Not all elements of the new Maritime strategy are bad. It recognizes the limits of geography on naval strategy. It specifies a greater role for cyber warfare and it includes some specific joint and international partnerships essential to the achievement of U.S. goals. The strategy remains, however, deficient in three specific categories. If the widely distributed threat from Russia, Iran, North Korea, and possibly China is significant enough to mention in print, it must be addressed by a specific force structure derived from a threat-based analysis. That force structure, like the 600 Ship Navy that supported the 1980’s Maritime strategy, should be independent of what the budget may or may not support. As independent professionals, senior uniformed officers must speak truth to power and identify the resources required to ensure the nation’s maritime security. It is then the decision of elected leaders as to how much risk they choose to assume if the disregard professional military advice. Finally, the new Maritime strategy ought to more actively encourage Congressional support and interaction. In its present format, Congress is a mere footnote.

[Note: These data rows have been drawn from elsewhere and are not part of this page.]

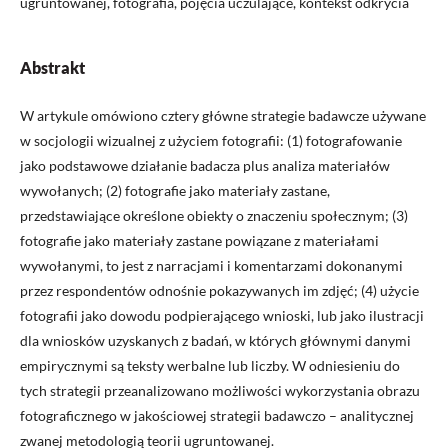
ugruntowanej, fotografia, pojęcia uczulające, kontekst odkrycia
Abstrakt
W artykule omówiono cztery główne strategie badawcze używane
w socjologii wizualnej z użyciem fotografii: (1) fotografowanie
jako podstawowe działanie badacza plus analiza materiałów
wywołanych; (2) fotografie jako materiały zastane,
przedstawiające określone obiekty o znaczeniu społecznym; (3)
fotografie jako materiały zastane powiązane z materiałami
wywołanymi, to jest z narracjami i komentarzami dokonanymi
przez respondentów odnośnie pokazywanych im zdjęć; (4) użycie
fotografii jako dowodu podpierającego wnioski, lub jako ilustracji
dla wniosków uzyskanych z badań, w których głównymi danymi
empirycznymi są teksty werbalne lub liczby. W odniesieniu do
tych strategii przeanalizowano możliwości wykorzystania obrazu
fotograficznego w jakościowej strategii badawczo – analitycznej
zwanej metodologią teorii ugruntowanej.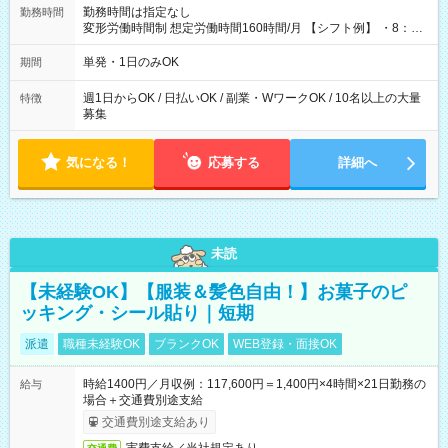
勤務時間は指定なし
勤務時間
変形労働時間制 想定労働時間160時間/月 【シフト例】 ・8：00
～21：00
単発・1日のみOK
期間
週1日からOK / 日払いOK / 副業・WワークOK / 10名以上の大量
特徴
募集
気になる！
応募する
詳細へ
未読
【未経験OK】【服装＆髪色自由！】お菓子のピ
ッキング・シール貼り｜短期
派遣
職種未経験OK
ブランクOK
WEB登録・面接OK
時給1400円／月収例：117,600円＝1,400円×4時間×21日勤務の
給与
場合＋交通費別途支給
交通費別途支給あり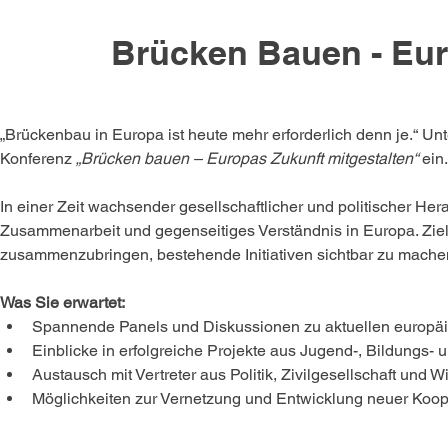
Brücken Bauen - Eur
„Brückenbau in Europa ist heute mehr erforderlich denn je.“ Un
Konferenz 
„Brücken bauen – Europas Zukunft mitgestalten“
 ein.
In einer Zeit wachsender gesellschaftlicher und politischer Her
Zusammenarbeit und gegenseitiges Verständnis in Europa. Ziel 
zusammenzubringen, bestehende Initiativen sichtbar zu machen
Was Sie erwartet:
Spannende Panels und Diskussionen zu aktuellen europ
Einblicke in erfolgreiche Projekte aus Jugend-, Bildungs- u
Austausch mit Vertreter aus Politik, Zivilgesellschaft und 
Möglichkeiten zur Vernetzung und Entwicklung neuer Koop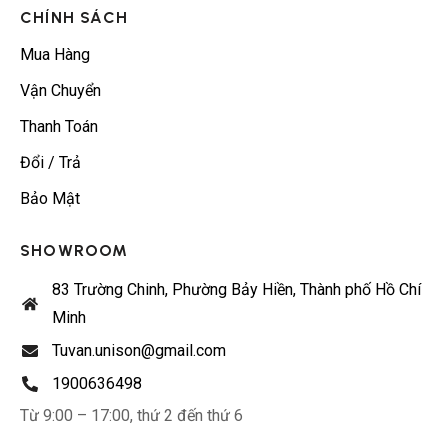
CHÍNH SÁCH
Mua Hàng
Vận Chuyển
Thanh Toán
Đổi / Trả
Bảo Mật
SHOWROOM
83 Trường Chinh, Phường Bảy Hiền, Thành phố Hồ Chí
Minh
Tuvan.unison@gmail.com
1900636498
Từ 9:00 – 17:00, thứ 2 đến thứ 6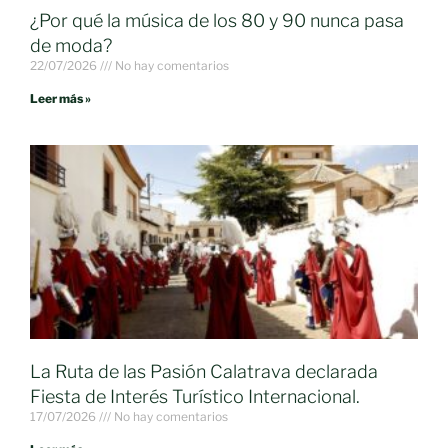
¿Por qué la música de los 80 y 90 nunca pasa
de moda?
22/07/2026
No hay comentarios
Leer más »
La Ruta de las Pasión Calatrava declarada
Fiesta de Interés Turístico Internacional.
17/07/2026
No hay comentarios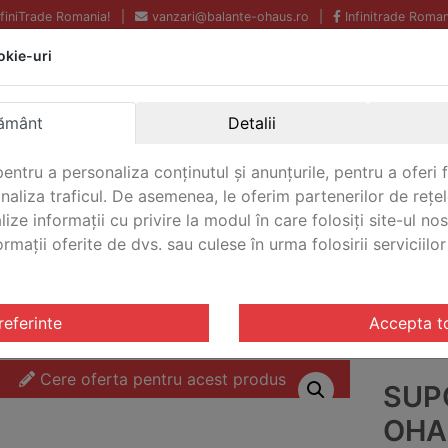
InfiniTrade Romania!
|
vanzari@balante-ohaus.ro
|
Infinitrade Roman
okie-uri
Echipamente profesionale
Livrare rapida.
pentru laborator.
Oriunde in Romania.
ământ
Detalii
Garantie Internationala.
entru a personaliza conținutul și anunțurile, pentru a oferi f
analiza traficul. De asemenea, le oferim partenerilor de rețel
lize informații cu privire la modul în care folosiți site-ul no
mații oferite de dvs. sau culese în urma folosirii serviciilor 
CONTACT
uport tuburi de test Ohaus 25 mm Pivotant
referinte
Accepta t
Cere oferta pentru acest produs
SUP
OHA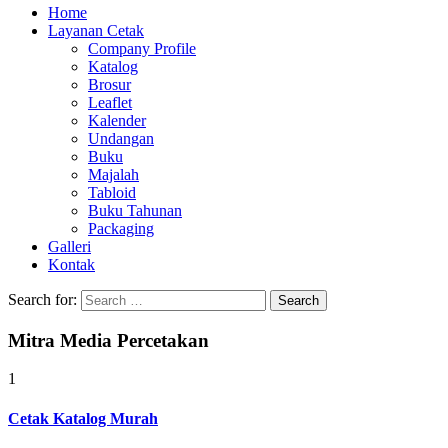
Home
Layanan Cetak
Company Profile
Katalog
Brosur
Leaflet
Kalender
Undangan
Buku
Majalah
Tabloid
Buku Tahunan
Packaging
Galleri
Kontak
Search for:
Mitra Media Percetakan
1
Cetak Katalog Murah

This strategy is likely a bridging document to the next Presidential administration and Congress who will put their own different stamp on the nation’s national security and attendant service strategies. The document could also change if China continues to present more challenges to the present maritime world order rather than seek cooperative actions within its boundaries. The 2015 Maritime Strategy, unlike its 2007, or even 1980’s predecessors, is unlikely to have a long service life, so maritime security planners should perhaps busy themselves with the next volume. Hopefully that document will fill the strategic glass above the midway point.